市場における暗号資産規制(MiCA)の影響
パネッタ氏は、2024年末に完全施行されるEUの暗号規制フレームワークである市場における暗号資産規制(MiCA)の影響にも触れました。
「MiCAが施行されて以来、EUで発行されたのは一部の電子マネートークン(EMT)ステーブルコインにとどまり、その流通は限られています」と指摘しました。さらに、MiCAがイタリアにおけるステーブルコインの発展を促進していないことも挙げ、以下のように述べました。
「イタリアでは、監視された仲介者や他のオペレーターによる暗号資産の発行への関心が乏しい一方、預託および取引サービスへの注目が高まっている。」
また、MiCAは暗号資産サービスを開始する企業が報告を行うことを促進する方針であると付け加えました。
EUの投資家保護と国際的な協力の必要性
パネッタ氏は、EUの投資家を一定程度保護しつつも、「世界的な規制のアプローチの多様性」によるリスクから完全には守れないと主張しました。
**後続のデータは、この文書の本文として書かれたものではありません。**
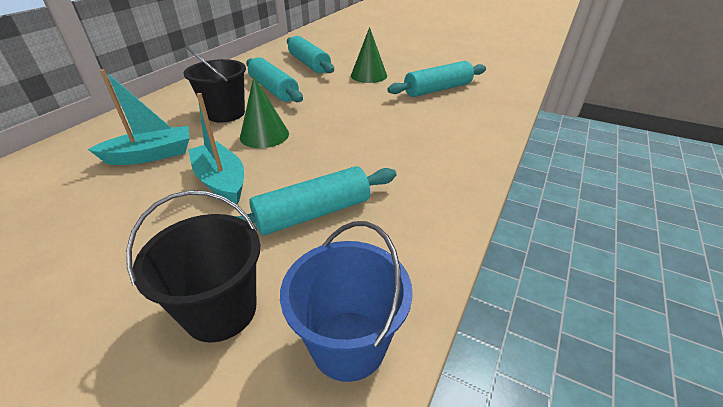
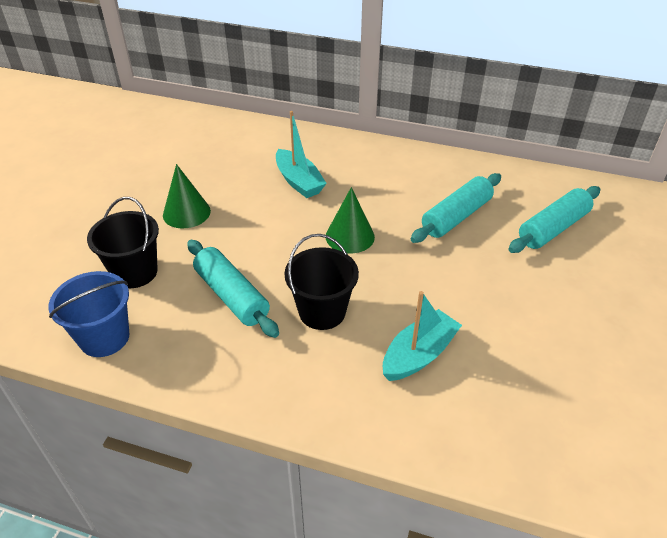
camera: 80 degrees right, 5 degrees up
black bucket [184,46,246,122] -> black bucket moved to [285,234,359,330]
turquoise boat [188,93,244,205] -> turquoise boat moved to [383,291,462,381]
green cone [351,27,387,83] -> green cone moved to [163,164,211,228]
turquoise rolling pin [387,61,486,97] -> none

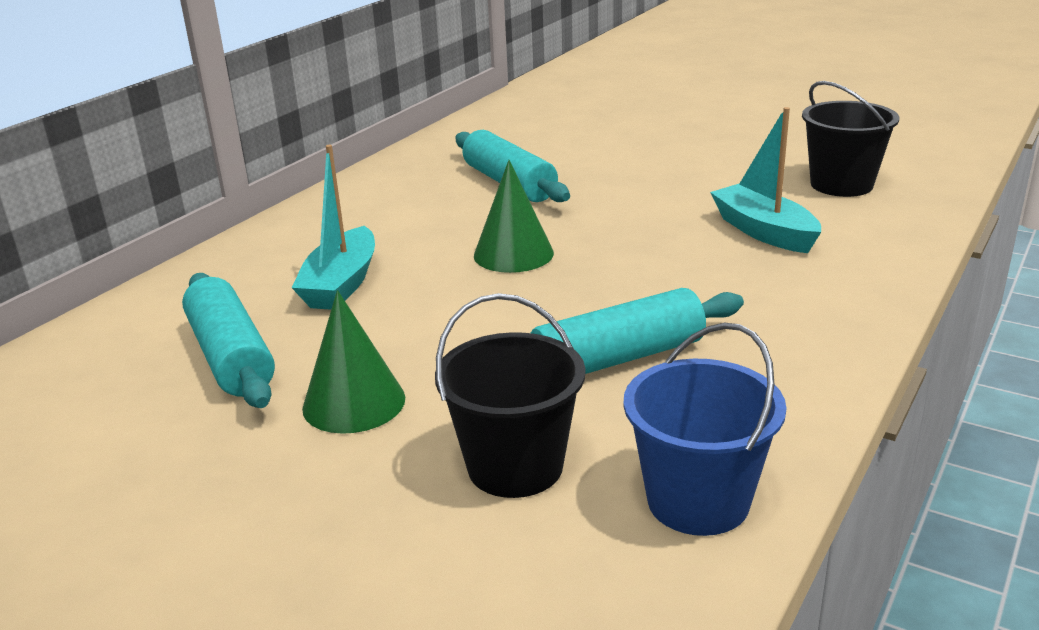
camera: 75 degrees left, 15 degrees down
turquoise boat [276,111,327,198] -> turquoise boat turned 120 degrees clockwise [292,145,375,310]
black bucket [285,234,359,330] -> black bucket moved to [802,81,899,197]
turquoise rolling pin [508,186,600,253] -> turquoise rolling pin moved to [182,273,275,408]

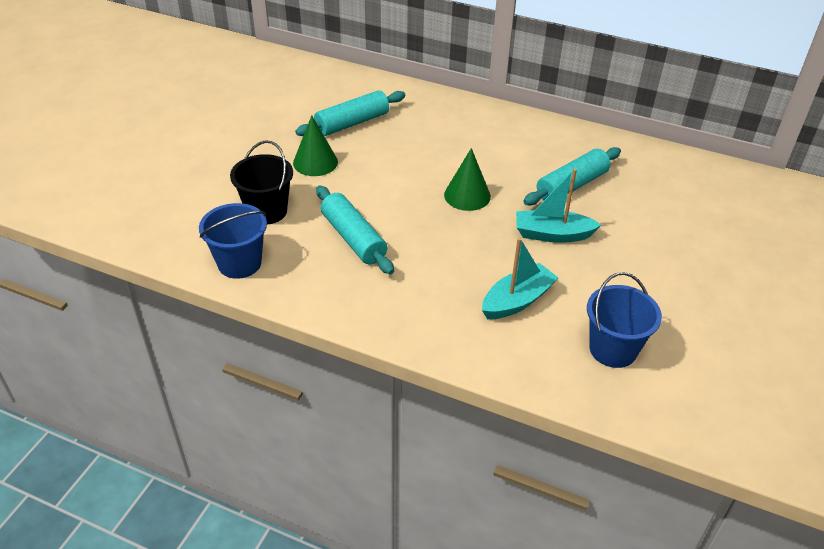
camera: 80 degrees right, 15 degrees up
turquoise boat [292,145,375,310] -> turquoise boat moved to [516,168,602,243]
black bucket [802,81,899,197] -> blue bucket [587,272,662,368]

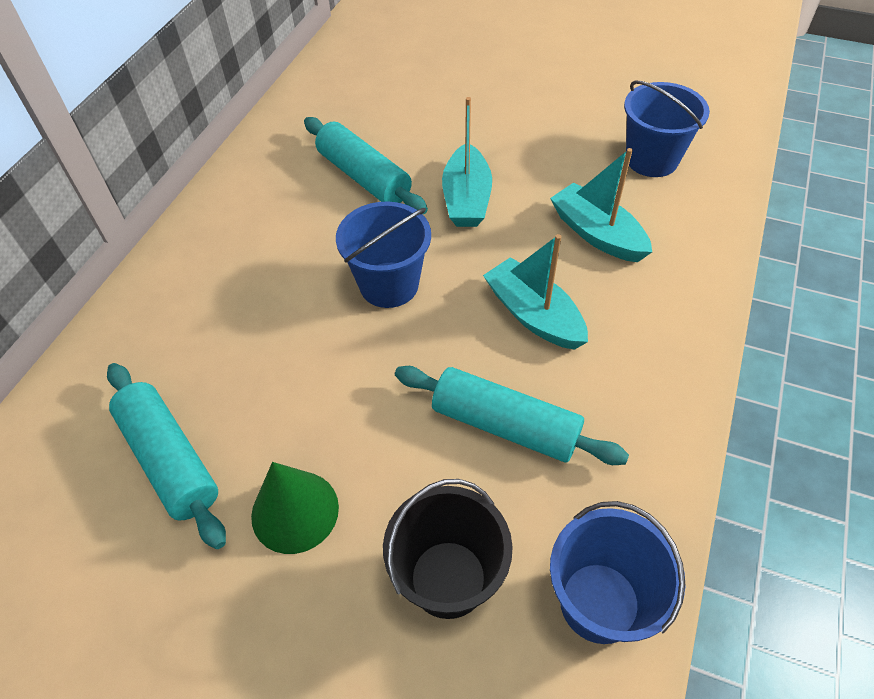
camera: 90 degrees left, 10 degrees up
turquoise rolling pin [316,186,394,274] -> turquoise rolling pin turned 60 degrees clockwise [395,366,629,465]
green cone [444,148,491,211] -> blue bucket [336,201,431,308]
none -> turquoise boat [483,234,588,350]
「EU市民は、コントロールや透明性が不足している他の法域のプラットフォームや発行者の失敗に巻き込まれるかもしれません」と述べ、国際的な協力を強化し、EUがグローバルな規制基準の確立を主導する必要性を訴えました。
デジタルユーロの役割と将来展望
最後に、パネッタ氏は「中央銀行が裏付けるデジタルユーロこそが、変化する決済環境において必要な信頼性と機能性を提供することができる」と主張し、「進行中の技術革新に対応しつつ、安全で効率的かつアクセス可能なデジタル決済手段の需要に応えることが必要であり、これがデジタルユーロプロジェクトの動機です」と述べました。
パネッタ氏の発言は、急成長する米ドル建てのステーブルコイン(現在、全体の市場の97%を占めている)の存在に触れ、デジタルユーロの導入の必要性を訴えるECB執行理事のピエロ・チポローネ氏の立場を反映しています。
パネッタ氏は2023年10月に辞任し、その後チポローネ氏がその職を引き継ぎました。パネッタ氏の報告は、最大の米ドル連動型ステーブルコインであるUSDtの発行者テザーが、MiCAの登録を省略した決定について弁護した数週間後に発表されたものです。「MiCAライセンスは特にステーブルコインに関して非常に危険であり、特にヨーロッパの中小銀行にとってはさらなるリスクを伴う」とテザーのCEOであるパオロ・アルドイーノ氏は述べました。